Your task:
Leave the pictures out and transcribe every record exactly.

[Photographed scenes with cuboids]

━━━━━━━━

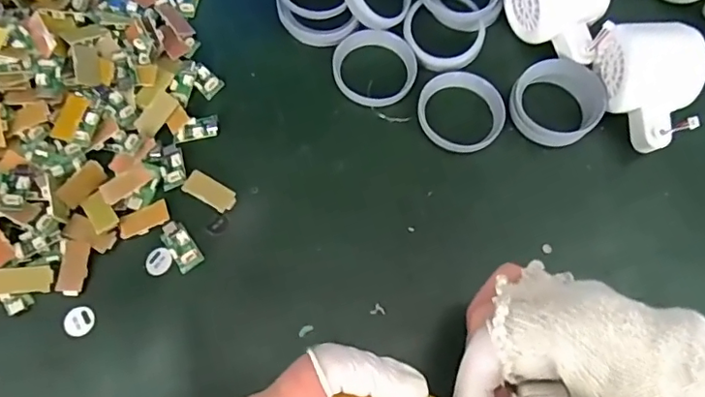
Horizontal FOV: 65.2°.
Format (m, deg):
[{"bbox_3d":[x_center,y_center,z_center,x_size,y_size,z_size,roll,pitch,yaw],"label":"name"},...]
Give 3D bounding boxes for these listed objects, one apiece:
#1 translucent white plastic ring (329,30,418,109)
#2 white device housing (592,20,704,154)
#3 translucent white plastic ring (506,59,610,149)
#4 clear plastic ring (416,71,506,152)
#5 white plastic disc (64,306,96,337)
[{"bbox_3d":[0.016,-0.093,0.390,0.059,0.012,0.055,1,68,-2],"label":"translucent white plastic ring"},{"bbox_3d":[0.198,-0.072,0.364,0.054,0.055,0.076,-5,69,-5],"label":"white device housing"},{"bbox_3d":[0.140,-0.066,0.377,0.060,0.019,0.058,0,67,-1],"label":"translucent white plastic ring"},{"bbox_3d":[0.076,-0.061,0.383,0.058,0.010,0.059,1,68,-2],"label":"clear plastic ring"},{"bbox_3d":[-0.158,0.071,0.319,0.016,0.004,0.018,-14,65,-20],"label":"white plastic disc"}]

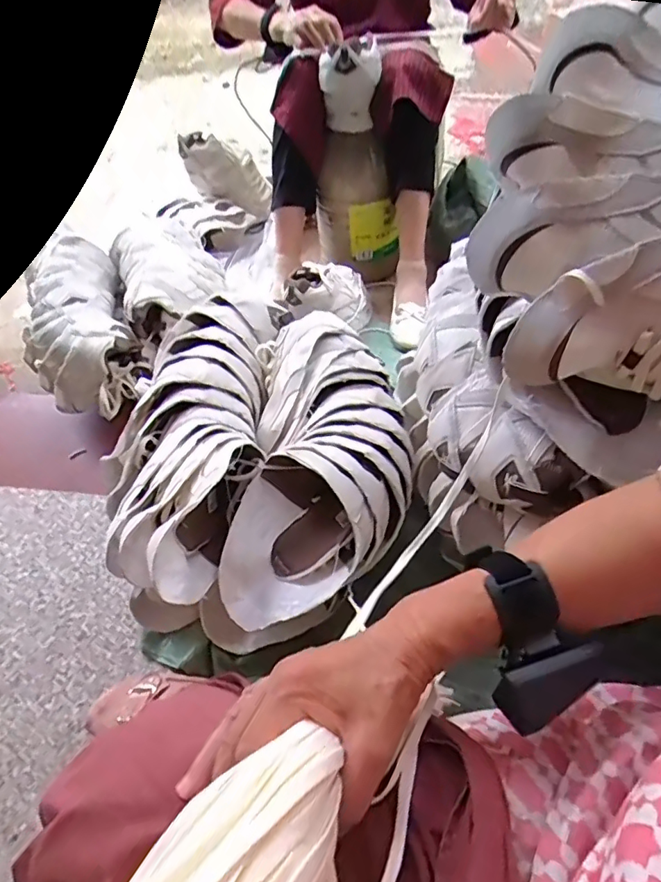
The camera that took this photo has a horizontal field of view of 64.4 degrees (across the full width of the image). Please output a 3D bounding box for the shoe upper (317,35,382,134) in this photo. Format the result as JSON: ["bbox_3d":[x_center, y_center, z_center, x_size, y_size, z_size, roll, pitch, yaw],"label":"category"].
[{"bbox_3d":[0.037,-0.671,0.996,0.112,0.142,0.080,-2,55,4],"label":"shoe upper"}]

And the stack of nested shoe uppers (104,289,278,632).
[{"bbox_3d":[-0.199,-0.011,0.681,0.227,0.142,0.449,-4,57,5],"label":"stack of nested shoe uppers"}]

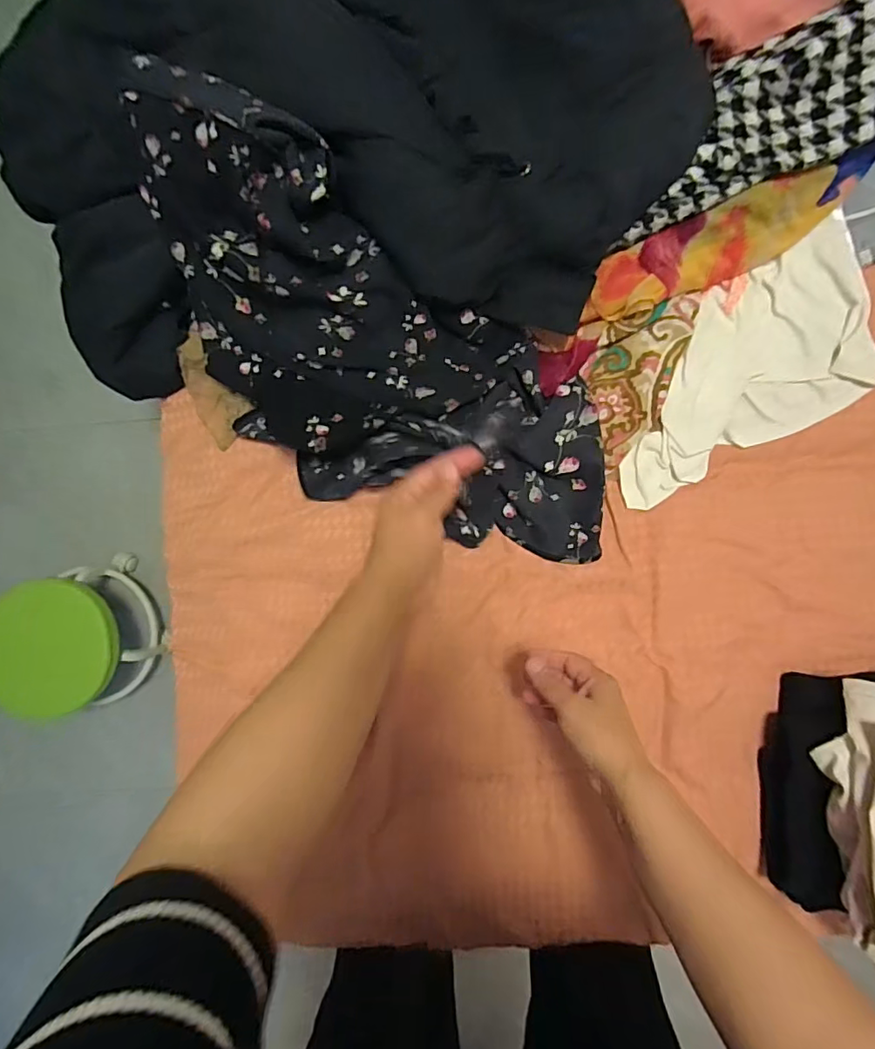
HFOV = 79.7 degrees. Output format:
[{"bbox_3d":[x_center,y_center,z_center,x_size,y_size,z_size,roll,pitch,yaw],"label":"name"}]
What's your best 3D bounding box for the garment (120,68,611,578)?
[{"bbox_3d":[-0.055,-0.139,0.522,0.546,0.147,0.244,35,89,-16],"label":"garment"}]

━━━━━━━━

Exercise result:
Horizontal FOV: 65.2°.
Format (m, deg):
[{"bbox_3d":[x_center,y_center,z_center,x_size,y_size,z_size,roll,pitch,yaw],"label":"name"},...]
Give 3D bounding boxes for these listed objects, one apiece:
#1 translucent white plastic ring (329,30,418,109)
#2 white device housing (592,20,704,154)
#3 translucent white plastic ring (506,59,610,149)
#4 clear plastic ring (416,71,506,152)
#5 white plastic disc (64,306,96,337)
[{"bbox_3d":[0.016,-0.093,0.390,0.059,0.012,0.055,1,68,-2],"label":"translucent white plastic ring"},{"bbox_3d":[0.198,-0.072,0.364,0.054,0.055,0.076,-5,69,-5],"label":"white device housing"},{"bbox_3d":[0.140,-0.066,0.377,0.060,0.019,0.058,0,67,-1],"label":"translucent white plastic ring"},{"bbox_3d":[0.076,-0.061,0.383,0.058,0.010,0.059,1,68,-2],"label":"clear plastic ring"},{"bbox_3d":[-0.158,0.071,0.319,0.016,0.004,0.018,-14,65,-20],"label":"white plastic disc"}]

The camera that took this photo has a horizontal field of view of 64.4 degrees (across the full width of the image). Please output a 3D bounding box for the shoe upper (317,35,382,134) in this photo. Format the result as JSON: ["bbox_3d":[x_center, y_center, z_center, x_size, y_size, z_size, roll, pitch, yaw],"label":"category"].
[{"bbox_3d":[0.037,-0.671,0.996,0.112,0.142,0.080,-2,55,4],"label":"shoe upper"}]

And the stack of nested shoe uppers (104,289,278,632).
[{"bbox_3d":[-0.199,-0.011,0.681,0.227,0.142,0.449,-4,57,5],"label":"stack of nested shoe uppers"}]

HFOV = 79.7 degrees. Output format:
[{"bbox_3d":[x_center,y_center,z_center,x_size,y_size,z_size,roll,pitch,yaw],"label":"name"}]
What's your best 3D bounding box for the garment (120,68,611,578)?
[{"bbox_3d":[-0.055,-0.139,0.522,0.546,0.147,0.244,35,89,-16],"label":"garment"}]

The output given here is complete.